** start of Document excerpt **
What do you want to be immutable? The collection or the objects within? If it's the collection, how can you add/remove items? –  NickJ Nov 14 '13 at 15:35
    
Then the cons operator :: in Scala/Haskell, obviously are against the immutability then? Or append operator in scala on immutable.List i.e. :+ ? –  Bober02 Nov 14 '13 at 21:49

4 Answers 4

up vote 1 down vote accepted

If I understand you correctly, you want an immutable list that has convenient add/remove methods that return new list instances that reuse as much of the original list structure as possible. You could do something like this:

public abstract class ImmutableList<T> implements Iterable<T> {
    /**
     * Adds an element to the head of the list, returning the new list.
     *
     * @param o The element to be added to the list.
     * @return The list consisting of the element <var>o</var> followed by
     *         this list.
     */
    public final ImmutableList<T> add(final T o) {
        return new Node<>(o, this);
    }

    /**
     * Removes the element <var>o</var> resulting in a new list which
     * is returned to the caller.
     *
     * @param o The object to be removed from the list.
     * @return A list consisting of this list with object <var>o</var> removed.
     */
    public abstract ImmutableList<T> remove(final T o);

    public abstract boolean isEmpty();
    public abstract int size();

    public abstract boolean contains(final T o);

    private ImmutableList() {}

    /**
     * Returns a "standard" enumeration over the elements of the list.
     */
    public Iterator<T> iterator() {
        return new NodeIterator<>(this);
    }

    /**
     * The empty list.  Variables of type ImmutableList should be
     * initialised to this value to create new empty lists.
     */
    private static final ImmutableList<?> EMPTY = new ImmutableList<Object>() {
        @Override
        public ImmutableList<Object> remove(final Object o) {
            return this;
        }

        @Override
        public boolean isEmpty() {
            return true;
        }

        @Override
        public int size() {
            return 0;
        }

        @Override
        public boolean contains(final Object o) {
            return false;
        }
    };

    @SuppressWarnings("unchecked")
** end of Document excerpt **
** start of Material **
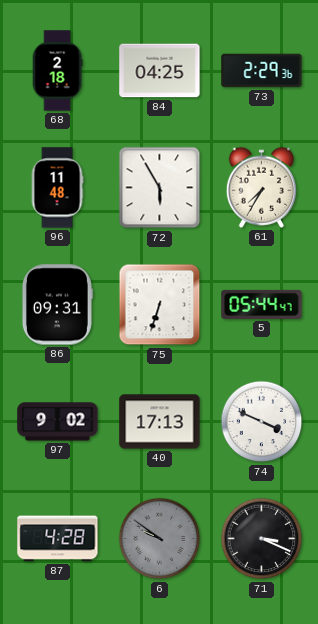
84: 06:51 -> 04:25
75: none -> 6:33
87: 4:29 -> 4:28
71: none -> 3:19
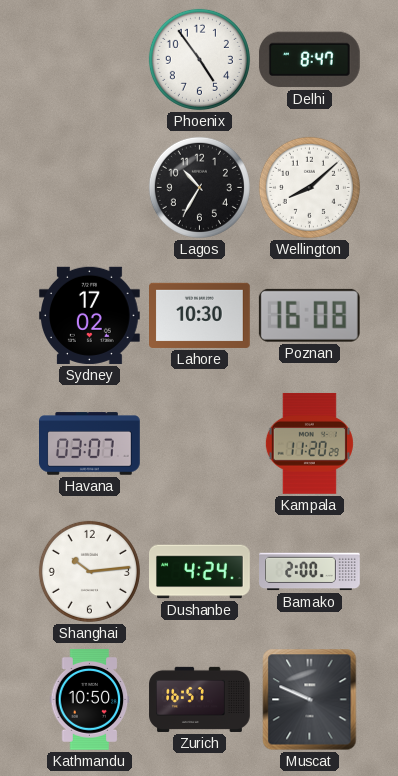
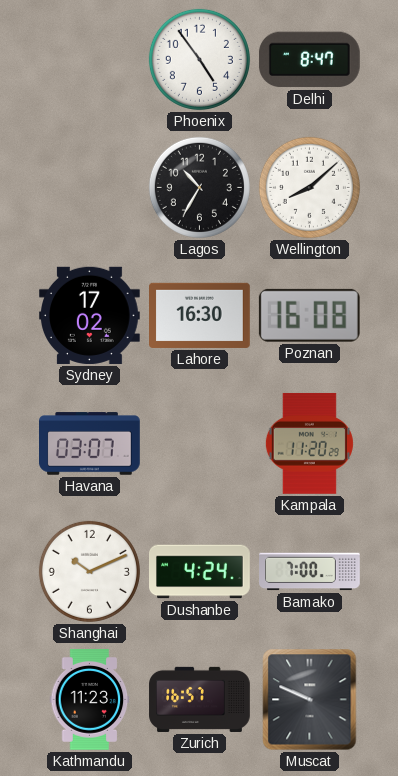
Lahore: 10:30 -> 16:30
Shanghai: 10:14 -> 10:11
Bamako: 2:00 -> 7:00
Kathmandu: 10:50 -> 11:23
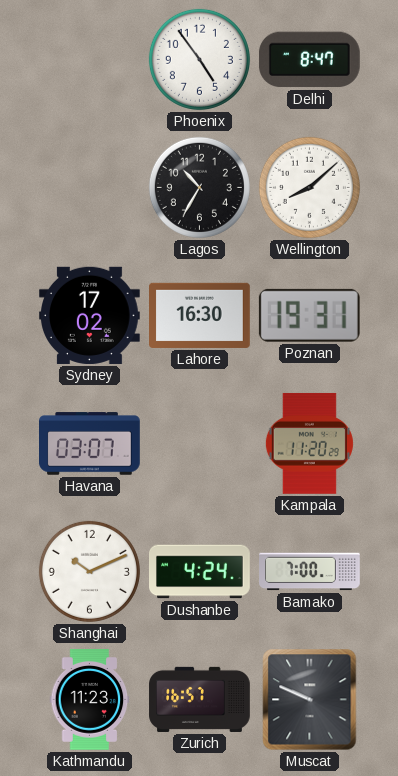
Poznan: 16:08 -> 19:31
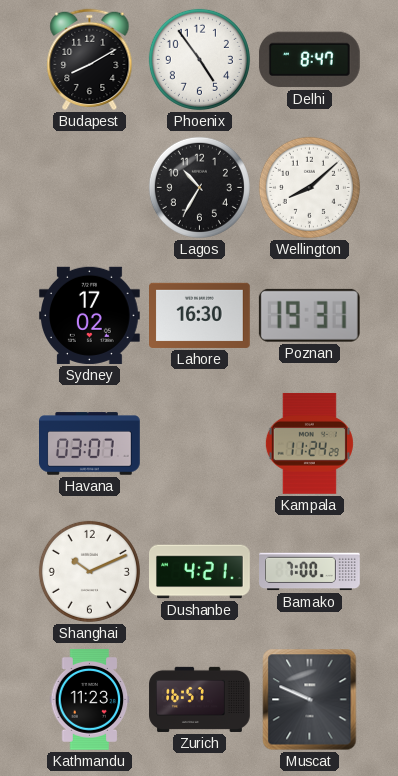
Budapest: none -> 8:10
Kampala: 11:20 -> 11:24
Dushanbe: 4:24 -> 4:21
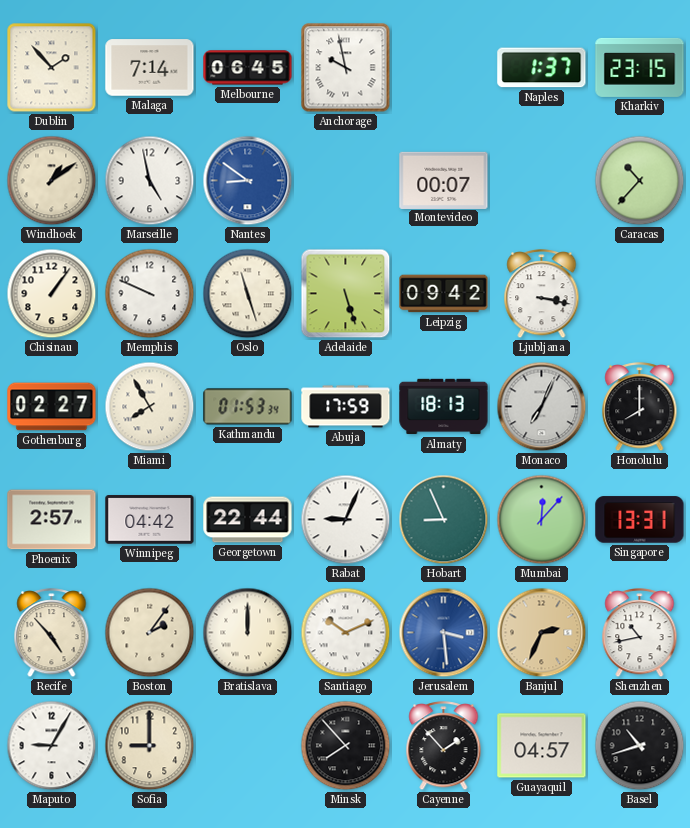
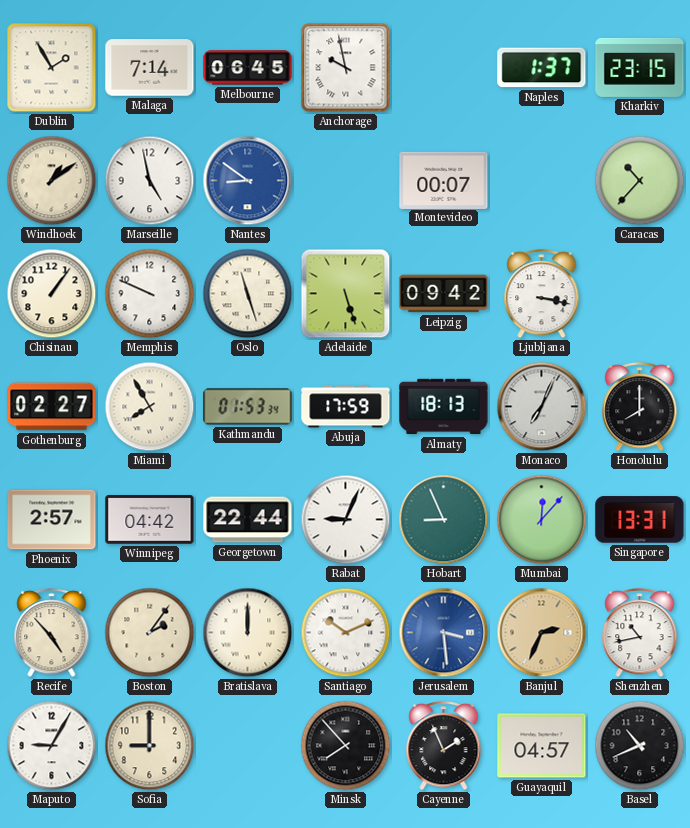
Dublin: 1:53 -> 1:55
Cayenne: 1:53 -> 1:56
Basel: 10:42 -> 10:41
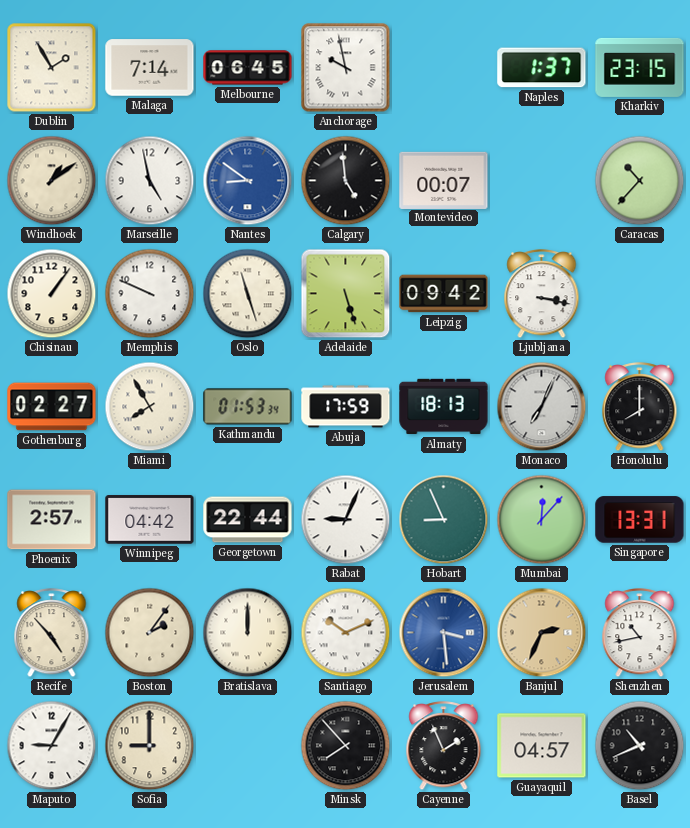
Calgary: none -> 4:59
** end of Material **
Tasks to carry out.
1. Rewrite the paragraph of the thread beginning "If I understand you correctly" in a shorter form that keeps its main points.
2. Print the thread unchanged from "Then the cons" to "to the list.".
The material after the thread is separate from it.

Exercise answers.
1. The answer takes the goal to be an immutable list with convenient add and remove methods that return new list instances, reusing as much of the original structure as possible, and offers a way to do this.

2.
Then the cons operator :: in Scala/Haskell, obviously are against the immutability then? Or append operator in scala on immutable.List i.e. :+ ? –  Bober02 Nov 14 '13 at 21:49

4 Answers 4

up vote 1 down vote accepted

If I understand you correctly, you want an immutable list that has convenient add/remove methods that return new list instances that reuse as much of the original list structure as possible. You could do something like this:

public abstract class ImmutableList<T> implements Iterable<T> {
    /**
     * Adds an element to the head of the list, returning the new list.
     *
     * @param o The element to be added to the list.